Not Opting Out of Training

This seems obvious, but if your organization is using ChatGPT, you would need to find some way to ensure that every single employee has successfully opted out of their data being used to train ChatGPT. If one person forgets (or lies and says they did it but didn’t) then anything they upload would be used as training data. This becomes a major issue when it comes to the silo-ing of content below.

Login Hacking

ChatGPT does not force users to use two-factor authentication (2FA). This mean if someone gets ahold of your username and password, they can access all of your conversations and AI agents immediately. This lack of security often goes against enterprise-level security that many larger organizations require.

Data Hacks

ChatGPT does not allow users to delete conversations, and all of that data is stored on their servers. If those same nefarious actors gained access to ChatGPT servers, they would have access to all of your previous conversations and documents you shared with it. You have no control over deleting that data.

Is Data Truly Siloed?

One concern I have with ChatGPT is that when you upload documents into it, it knows who you are as a user and the questions you’ve asked it. Your data becomes synonymous with you within the ChatGPT environment. If you or a colleague forgets to opt out of being part of the training data, that information could get trained into the system, and since it would be trained as belonging to you and as part of your conversations, the actual numbers, trade secrets, etc. would be easily associated with you and your company.

And even if you do opt out of having your data as part of the model’s training, if the AI model were to accidentally get cross trained into the broader system, your data would immediately be available to the public. And if that were to happen, would you even know? Would ChatGPT fess up to such a thing?

Is Your Business Data Safe in ChatGPT?

In short, I would say, “No.” It’s not.

There are far too many things that can go wrong, even if you follow safety protocols.

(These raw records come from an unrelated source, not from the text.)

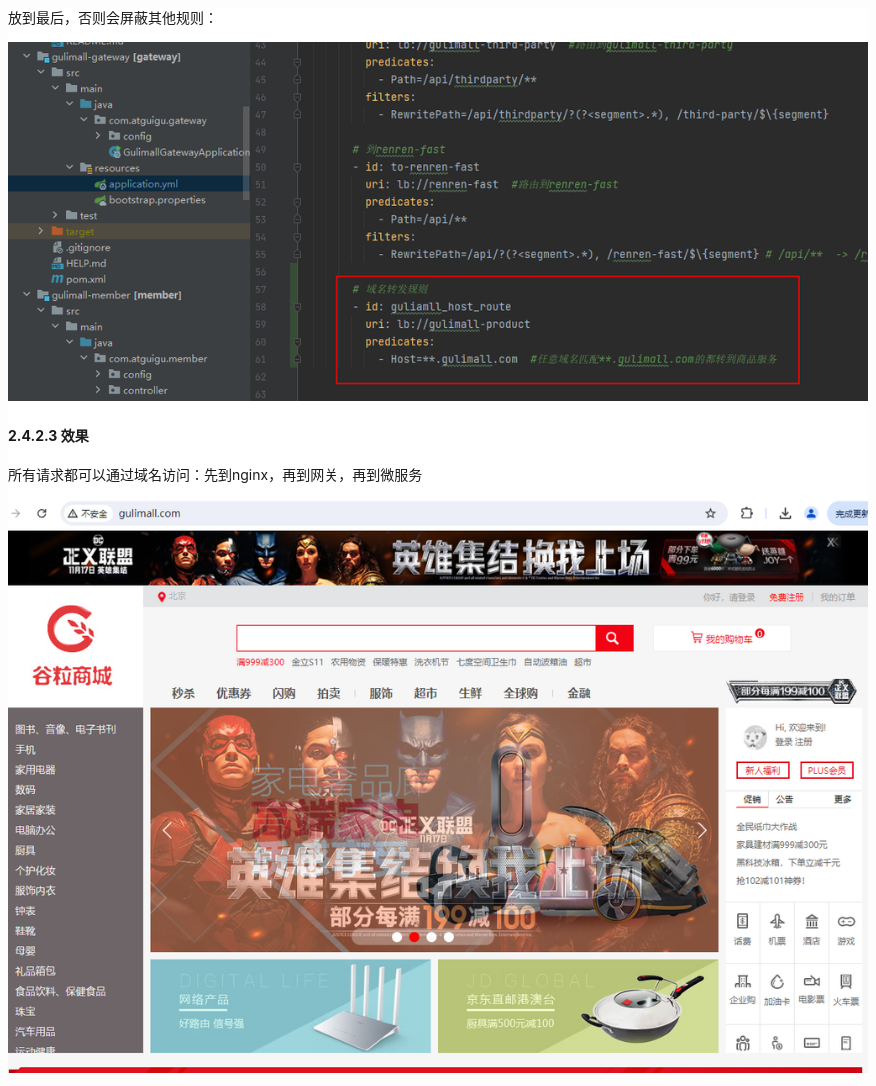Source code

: 放到最后，否则会屏蔽其他规则：

![image-20240903113933051](assets/image-20240903113933051.png)

#### 2.4.2.3 效果

所有请求都可以通过域名访问：先到nginx，再到网关，再到微服务

![image-20240903115337733](assets/image-20240903115337733.png)

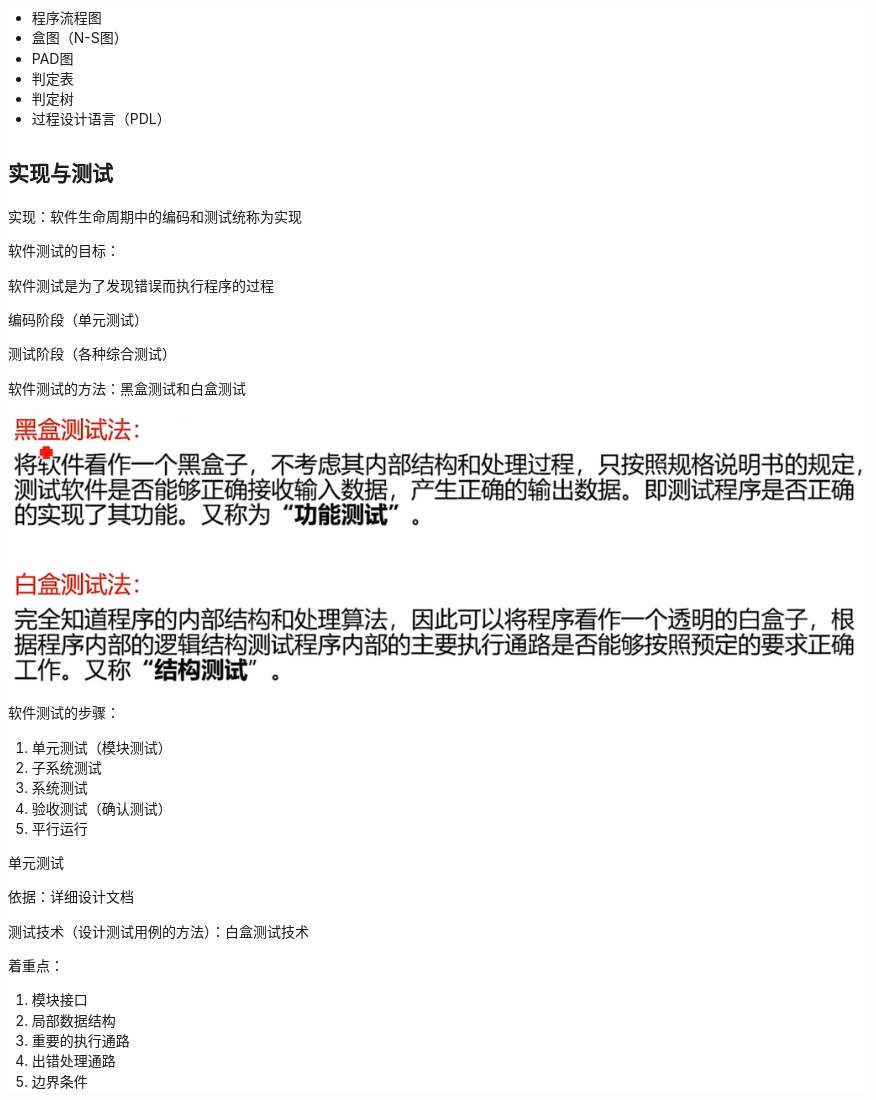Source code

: - 程序流程图
- 盒图（N-S图）
- PAD图
- 判定表
- 判定树
- 过程设计语言（PDL）

## 实现与测试

实现：软件生命周期中的编码和测试统称为实现

软件测试的目标：

软件测试是为了发现错误而执行程序的过程

编码阶段（单元测试）

测试阶段（各种综合测试）

软件测试的方法：黑盒测试和白盒测试

![image-20230311165806126](./assets/image-20230311165806126.png)

软件测试的步骤：

1. 单元测试（模块测试）
2. 子系统测试
3. 系统测试
4. 验收测试（确认测试）
5. 平行运行

单元测试

依据：详细设计文档

测试技术（设计测试用例的方法）：白盒测试技术

着重点：

1. 模块接口
2. 局部数据结构
3. 重要的执行通路
4. 出错处理通路
5. 边界条件
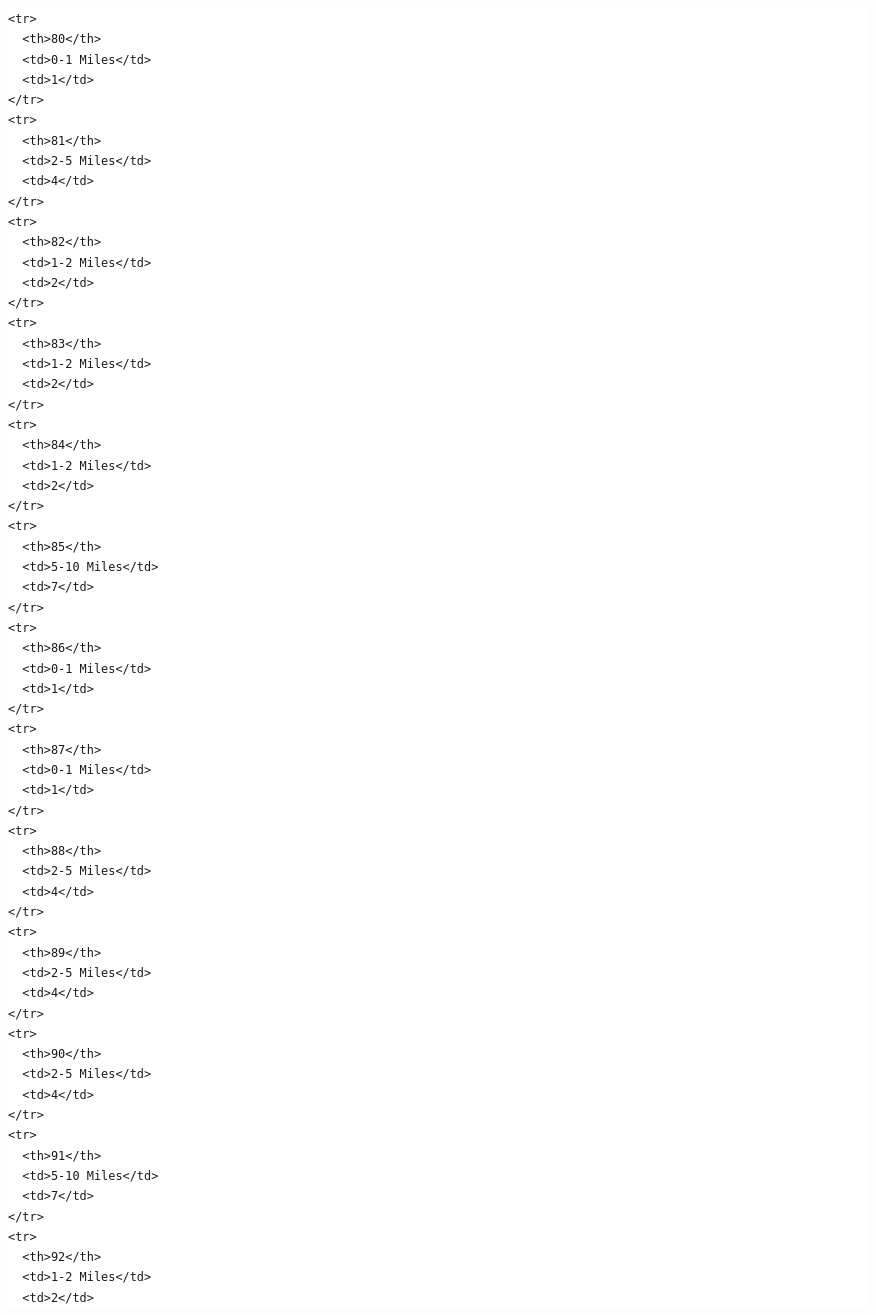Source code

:     <tr>
      <th>80</th>
      <td>0-1 Miles</td>
      <td>1</td>
    </tr>
    <tr>
      <th>81</th>
      <td>2-5 Miles</td>
      <td>4</td>
    </tr>
    <tr>
      <th>82</th>
      <td>1-2 Miles</td>
      <td>2</td>
    </tr>
    <tr>
      <th>83</th>
      <td>1-2 Miles</td>
      <td>2</td>
    </tr>
    <tr>
      <th>84</th>
      <td>1-2 Miles</td>
      <td>2</td>
    </tr>
    <tr>
      <th>85</th>
      <td>5-10 Miles</td>
      <td>7</td>
    </tr>
    <tr>
      <th>86</th>
      <td>0-1 Miles</td>
      <td>1</td>
    </tr>
    <tr>
      <th>87</th>
      <td>0-1 Miles</td>
      <td>1</td>
    </tr>
    <tr>
      <th>88</th>
      <td>2-5 Miles</td>
      <td>4</td>
    </tr>
    <tr>
      <th>89</th>
      <td>2-5 Miles</td>
      <td>4</td>
    </tr>
    <tr>
      <th>90</th>
      <td>2-5 Miles</td>
      <td>4</td>
    </tr>
    <tr>
      <th>91</th>
      <td>5-10 Miles</td>
      <td>7</td>
    </tr>
    <tr>
      <th>92</th>
      <td>1-2 Miles</td>
      <td>2</td>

With that said, ChatGPT also has an Enterprise model, which requires two-factor authentication, and they say that data from it won’t be used in any model training. If you absolutely feel the need for your organization to use ChatGPT, that would be the ONLY way to use it. Unfortunately, that pricing seems to be around $60/user per month, which is triple the individual plan. Even then, I would still shy away from uploading sensitive documents into the system.

Disclosure: The image for this post was created by Dall-E. I uploaded my SSN, drivers license, and a list of my fears to create it.